++++ Extracted records
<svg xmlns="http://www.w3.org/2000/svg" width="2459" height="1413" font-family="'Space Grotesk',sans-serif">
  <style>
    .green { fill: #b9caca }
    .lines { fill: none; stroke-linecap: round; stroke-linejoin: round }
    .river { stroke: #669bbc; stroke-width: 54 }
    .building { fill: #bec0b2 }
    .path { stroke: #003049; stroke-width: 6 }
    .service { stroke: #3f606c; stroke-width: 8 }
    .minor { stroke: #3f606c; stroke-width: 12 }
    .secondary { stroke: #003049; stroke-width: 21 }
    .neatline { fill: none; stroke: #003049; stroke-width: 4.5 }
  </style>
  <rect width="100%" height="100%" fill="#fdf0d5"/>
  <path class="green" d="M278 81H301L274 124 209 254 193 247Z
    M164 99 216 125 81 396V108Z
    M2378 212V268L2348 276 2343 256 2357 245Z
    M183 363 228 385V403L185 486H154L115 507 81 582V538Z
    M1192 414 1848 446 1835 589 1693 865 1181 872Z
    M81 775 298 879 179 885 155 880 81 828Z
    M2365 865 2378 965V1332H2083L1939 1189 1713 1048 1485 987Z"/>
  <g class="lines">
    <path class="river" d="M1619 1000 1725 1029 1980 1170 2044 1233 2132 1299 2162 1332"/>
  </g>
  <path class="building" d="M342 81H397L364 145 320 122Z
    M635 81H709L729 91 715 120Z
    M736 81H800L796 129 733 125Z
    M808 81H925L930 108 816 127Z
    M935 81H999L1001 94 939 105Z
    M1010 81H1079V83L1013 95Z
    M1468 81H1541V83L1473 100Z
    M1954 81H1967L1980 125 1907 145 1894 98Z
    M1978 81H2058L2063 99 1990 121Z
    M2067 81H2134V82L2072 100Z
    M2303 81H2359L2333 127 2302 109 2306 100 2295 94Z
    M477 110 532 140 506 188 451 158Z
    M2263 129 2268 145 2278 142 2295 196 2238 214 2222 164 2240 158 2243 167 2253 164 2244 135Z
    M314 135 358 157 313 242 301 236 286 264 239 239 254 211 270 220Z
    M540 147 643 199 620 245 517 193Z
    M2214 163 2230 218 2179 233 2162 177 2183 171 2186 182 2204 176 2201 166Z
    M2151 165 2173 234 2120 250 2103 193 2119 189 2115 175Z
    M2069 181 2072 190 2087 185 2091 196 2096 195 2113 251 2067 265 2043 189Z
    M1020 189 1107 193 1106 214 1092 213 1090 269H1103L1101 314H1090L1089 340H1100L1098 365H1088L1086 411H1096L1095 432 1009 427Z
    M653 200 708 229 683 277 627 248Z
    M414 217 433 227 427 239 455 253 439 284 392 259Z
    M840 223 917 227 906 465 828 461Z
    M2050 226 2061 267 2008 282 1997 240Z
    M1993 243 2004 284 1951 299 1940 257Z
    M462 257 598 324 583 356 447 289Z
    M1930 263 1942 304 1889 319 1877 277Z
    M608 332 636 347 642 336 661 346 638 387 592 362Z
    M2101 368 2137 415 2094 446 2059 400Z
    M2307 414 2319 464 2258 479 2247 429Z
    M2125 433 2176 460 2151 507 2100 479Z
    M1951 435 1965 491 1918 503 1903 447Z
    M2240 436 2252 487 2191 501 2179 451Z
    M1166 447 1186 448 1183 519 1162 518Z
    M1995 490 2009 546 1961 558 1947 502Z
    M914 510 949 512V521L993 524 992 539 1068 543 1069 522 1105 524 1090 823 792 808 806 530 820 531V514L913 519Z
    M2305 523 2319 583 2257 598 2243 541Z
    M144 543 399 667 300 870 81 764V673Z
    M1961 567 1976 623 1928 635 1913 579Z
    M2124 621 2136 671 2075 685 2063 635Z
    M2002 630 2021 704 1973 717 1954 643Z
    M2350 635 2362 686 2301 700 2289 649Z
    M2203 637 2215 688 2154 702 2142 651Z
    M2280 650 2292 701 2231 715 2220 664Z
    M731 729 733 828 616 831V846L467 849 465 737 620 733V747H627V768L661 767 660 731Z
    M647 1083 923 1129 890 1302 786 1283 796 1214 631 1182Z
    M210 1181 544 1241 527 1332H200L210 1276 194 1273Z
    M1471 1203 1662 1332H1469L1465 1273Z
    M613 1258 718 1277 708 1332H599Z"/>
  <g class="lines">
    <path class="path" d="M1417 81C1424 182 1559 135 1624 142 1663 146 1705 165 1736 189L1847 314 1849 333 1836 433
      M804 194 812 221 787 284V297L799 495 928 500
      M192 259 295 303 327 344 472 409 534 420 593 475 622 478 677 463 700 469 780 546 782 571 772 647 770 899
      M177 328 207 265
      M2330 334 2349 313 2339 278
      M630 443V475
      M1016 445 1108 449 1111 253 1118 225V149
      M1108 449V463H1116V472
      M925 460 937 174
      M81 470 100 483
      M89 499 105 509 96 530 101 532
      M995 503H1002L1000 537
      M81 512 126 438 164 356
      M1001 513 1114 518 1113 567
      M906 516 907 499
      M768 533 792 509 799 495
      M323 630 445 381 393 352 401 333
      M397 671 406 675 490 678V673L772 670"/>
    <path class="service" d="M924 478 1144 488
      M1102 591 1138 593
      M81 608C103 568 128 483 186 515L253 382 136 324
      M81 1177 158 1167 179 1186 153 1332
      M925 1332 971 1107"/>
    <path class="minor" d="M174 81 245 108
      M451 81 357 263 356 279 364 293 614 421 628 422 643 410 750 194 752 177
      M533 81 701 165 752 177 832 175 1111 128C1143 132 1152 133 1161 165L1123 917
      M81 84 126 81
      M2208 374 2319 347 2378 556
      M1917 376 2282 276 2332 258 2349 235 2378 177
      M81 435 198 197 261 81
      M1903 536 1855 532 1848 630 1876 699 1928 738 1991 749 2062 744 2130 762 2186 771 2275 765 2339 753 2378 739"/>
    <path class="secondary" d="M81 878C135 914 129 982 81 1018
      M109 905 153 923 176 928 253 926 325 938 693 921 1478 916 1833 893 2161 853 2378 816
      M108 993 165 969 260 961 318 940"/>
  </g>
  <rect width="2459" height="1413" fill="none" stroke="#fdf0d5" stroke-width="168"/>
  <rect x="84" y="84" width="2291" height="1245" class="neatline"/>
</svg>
++++++++
Reproduce exactly the section above that begins at the line containing "M414 217 433" and ends at the line containing "M2125 433 2176 460 2151 507 2100 479Z", leaving out all other lines.

__Final answer__
    M414 217 433 227 427 239 455 253 439 284 392 259Z
    M840 223 917 227 906 465 828 461Z
    M2050 226 2061 267 2008 282 1997 240Z
    M1993 243 2004 284 1951 299 1940 257Z
    M462 257 598 324 583 356 447 289Z
    M1930 263 1942 304 1889 319 1877 277Z
    M608 332 636 347 642 336 661 346 638 387 592 362Z
    M2101 368 2137 415 2094 446 2059 400Z
    M2307 414 2319 464 2258 479 2247 429Z
    M2125 433 2176 460 2151 507 2100 479Z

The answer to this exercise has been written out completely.